Jeff Spaleta jspaleta at gmail.com
Fri Jun 25 16:04:14 UTC 2004


On Fri, 25 Jun 2004 17:23:10 +0200, Arjan van de Ven <arjanv at redhat.com> wrote:
> 
> well.... the problem here is that a significant number of x86 class
> machines don't boot the smp kernel....

to arjan:
I'm not expecting a perfect solution, and considering the other constraints
associated with the problem at hand i think in the end having to
install smp cruft
on a uniprocessor machine, is a rather small price to pay for gains in
other areas, like distribution bloat. And I'm not really sure that
throwing in the crap thats needed to build modules into the binary
kernel package is any worse than throwing the smp kernel cruft in with
the uniprocessor cruft.  I certaintly know a lot of uni and smp
machines that never need to build a kernel module, so the logic holds
equally poorly on both counts.  I'm not sure i see any gains at all
with moving the smp kernel into the kernel package just like I'm not
sure there is any gain moving the needed bits to build modules into
the binary kernel module.
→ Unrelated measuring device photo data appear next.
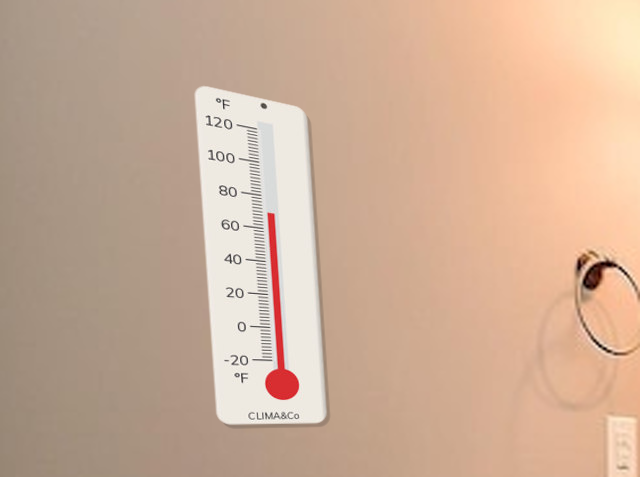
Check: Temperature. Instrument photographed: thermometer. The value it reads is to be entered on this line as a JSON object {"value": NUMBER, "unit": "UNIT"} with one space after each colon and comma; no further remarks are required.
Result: {"value": 70, "unit": "°F"}
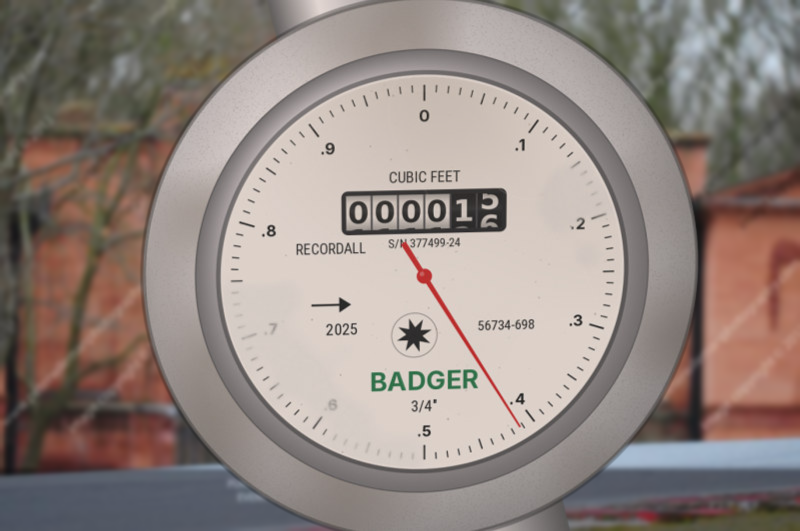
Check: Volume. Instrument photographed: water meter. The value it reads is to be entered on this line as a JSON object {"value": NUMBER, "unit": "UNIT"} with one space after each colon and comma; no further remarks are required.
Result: {"value": 15.41, "unit": "ft³"}
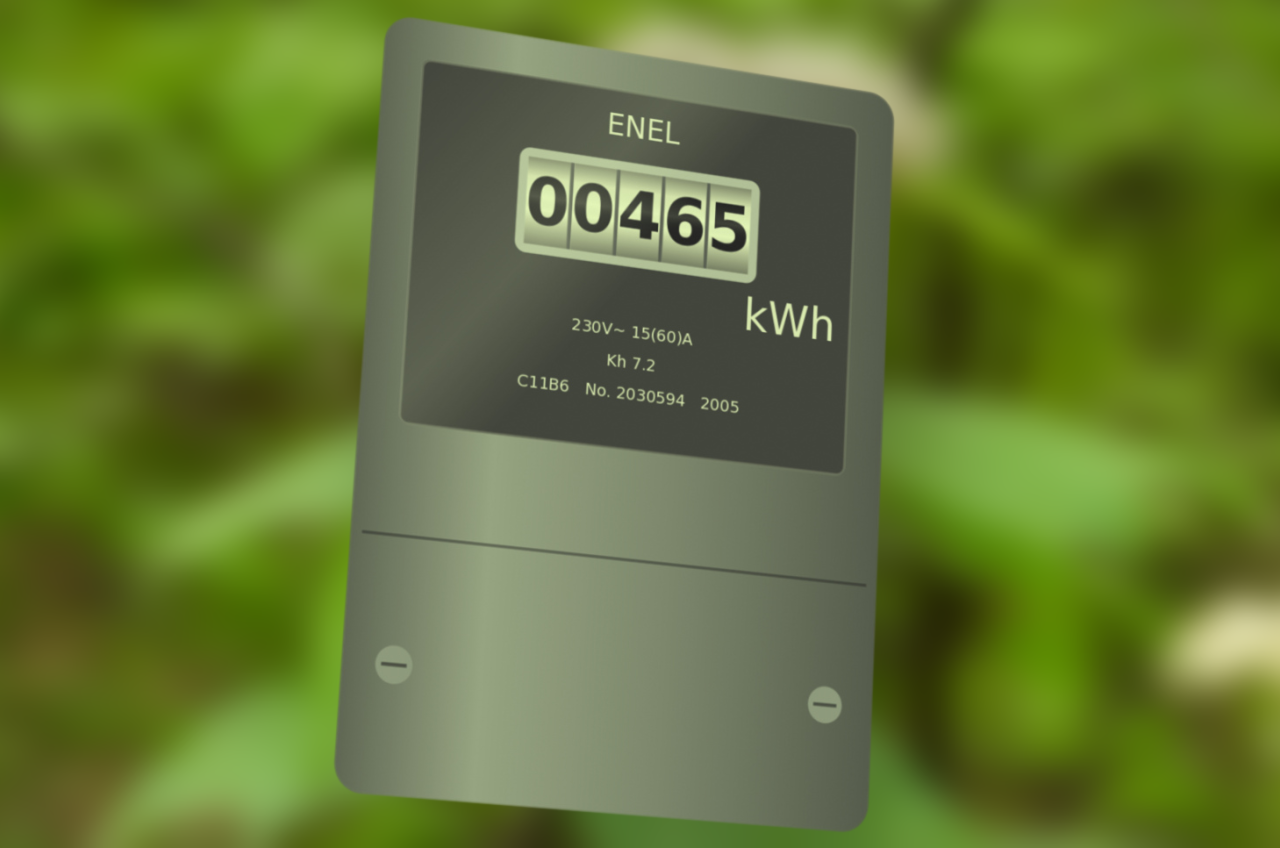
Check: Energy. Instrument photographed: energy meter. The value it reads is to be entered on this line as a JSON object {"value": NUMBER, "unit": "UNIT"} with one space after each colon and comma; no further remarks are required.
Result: {"value": 465, "unit": "kWh"}
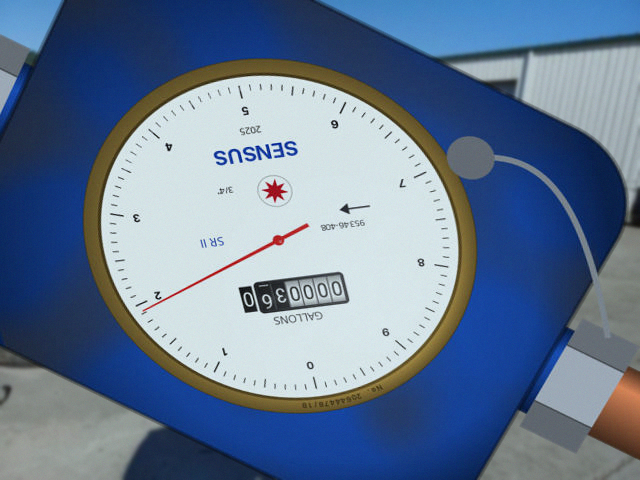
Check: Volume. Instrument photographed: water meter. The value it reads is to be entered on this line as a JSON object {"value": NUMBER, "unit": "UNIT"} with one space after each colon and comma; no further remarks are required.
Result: {"value": 361.9, "unit": "gal"}
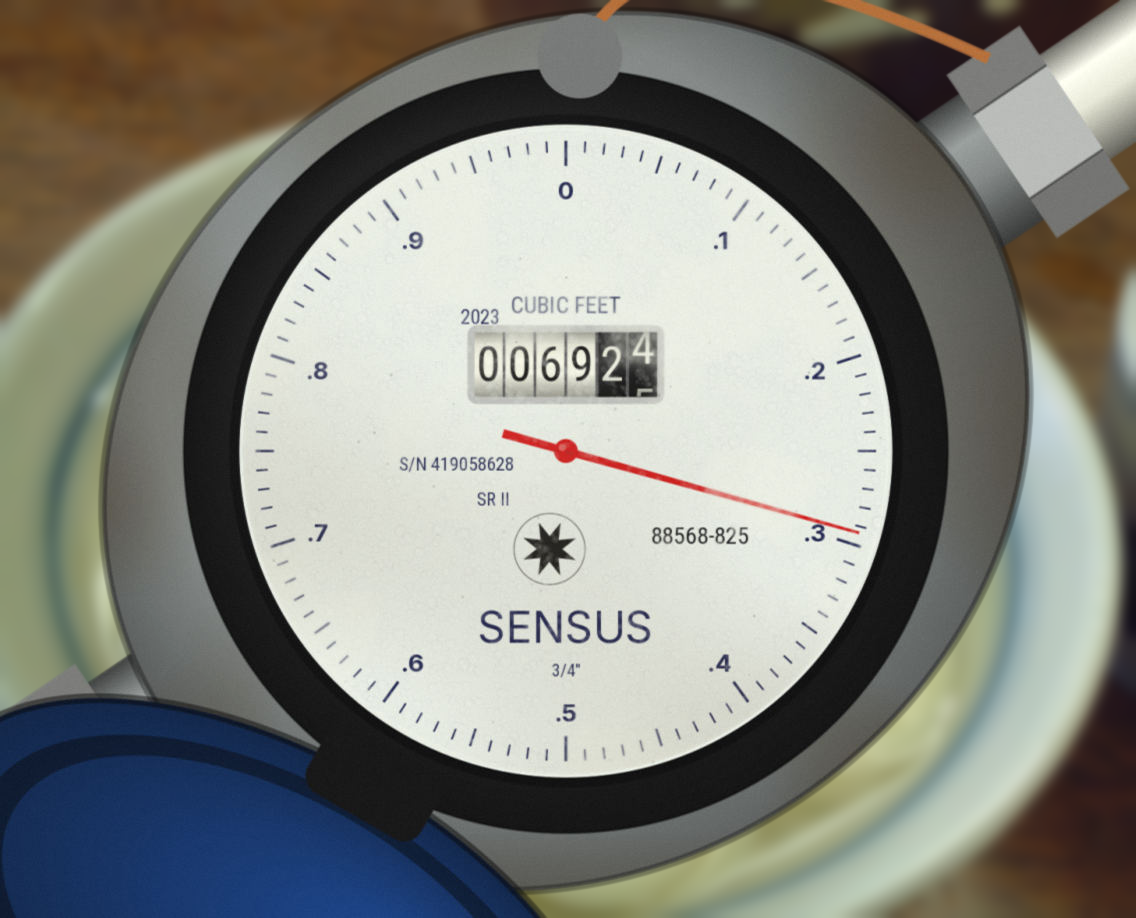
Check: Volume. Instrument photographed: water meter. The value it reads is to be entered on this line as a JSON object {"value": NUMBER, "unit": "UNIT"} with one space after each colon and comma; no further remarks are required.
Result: {"value": 6924.29, "unit": "ft³"}
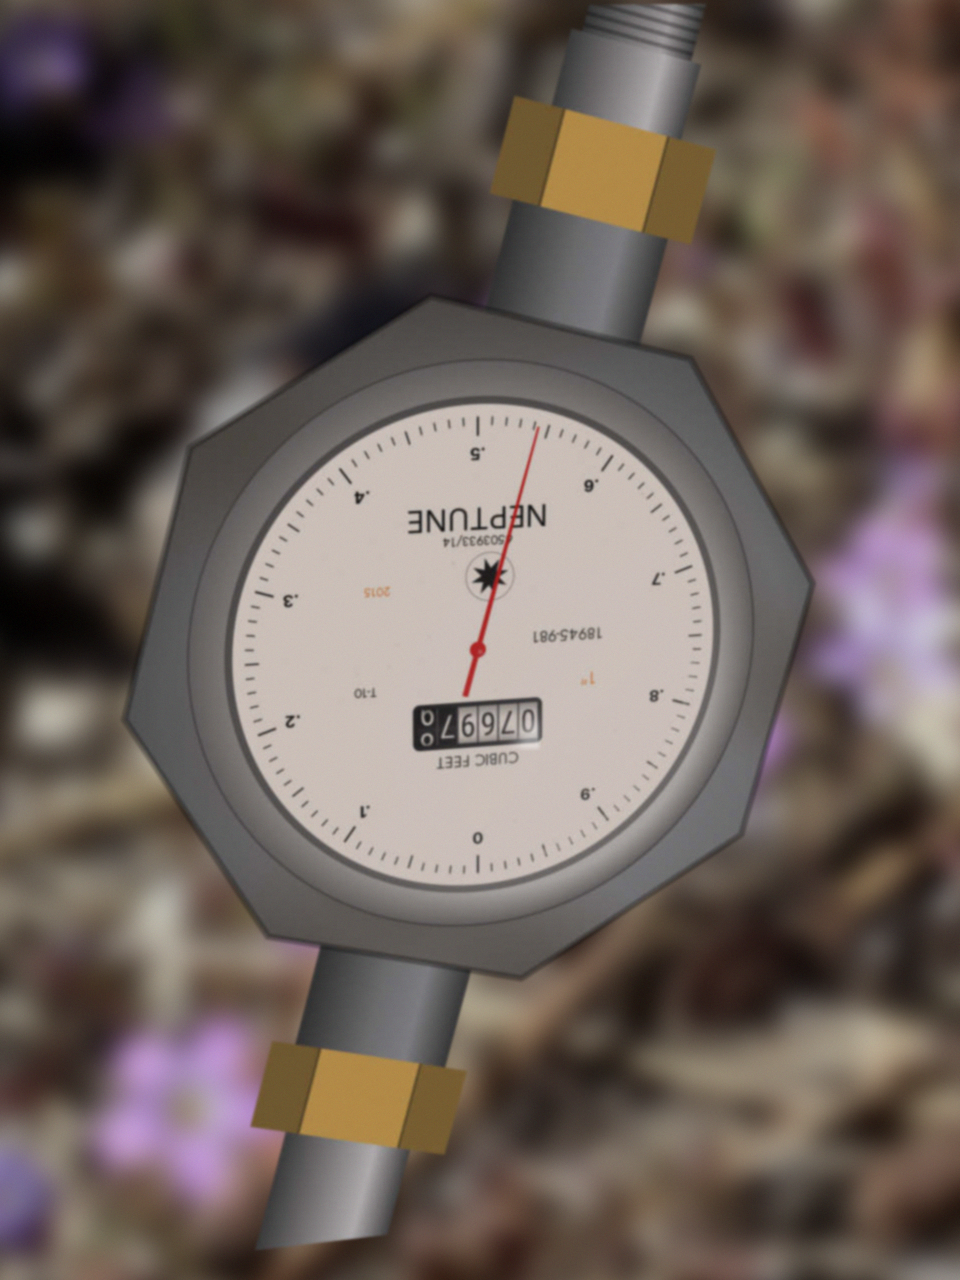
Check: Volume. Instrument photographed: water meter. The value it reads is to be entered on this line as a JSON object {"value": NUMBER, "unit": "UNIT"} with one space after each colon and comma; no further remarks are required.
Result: {"value": 76978.54, "unit": "ft³"}
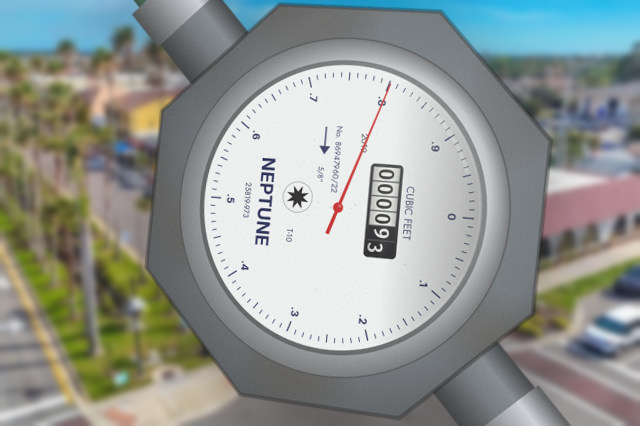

I think having a kernel-devel subpackage
makes a lot of sense, especially if the goal is to treat the kernel
package similarly to other packages. I dont need to compile modules on
most of the computers I admin, so I dont need the associated bits.

to everyone else:
Can we please continue to focus discussion on identifying and
proposing solutions for real problems associated with dropping
kernel-sourcecode.  So far I only see one real problem ( potentially
pre-existing problem that people have grown accustom to hacking around
a certain way).  And that problem is simply,

'What is the best way to build add-on modules for multiple arches of
the same binary kernel version with the goal of providing repository
access for other people to those kernel modules packages`

This is pretty much the only real issue so far discussed.  And I
personally would like
to see more discussion aimed at flushing out the technical limitations
and benefits of
creating a kernel-devel package  similar to the -devel packages for
other pieces of core.
Can everything thats needed to build modules be placed in a
kernel-devel package?
Including all the supported kernel arches? Or would there be a need to
created per arch kernel-devel packages?
Are there any show-stopping tehcnical limitations to using kernel-devel package?
Does the concept of a kernel-devel package play well with dkms?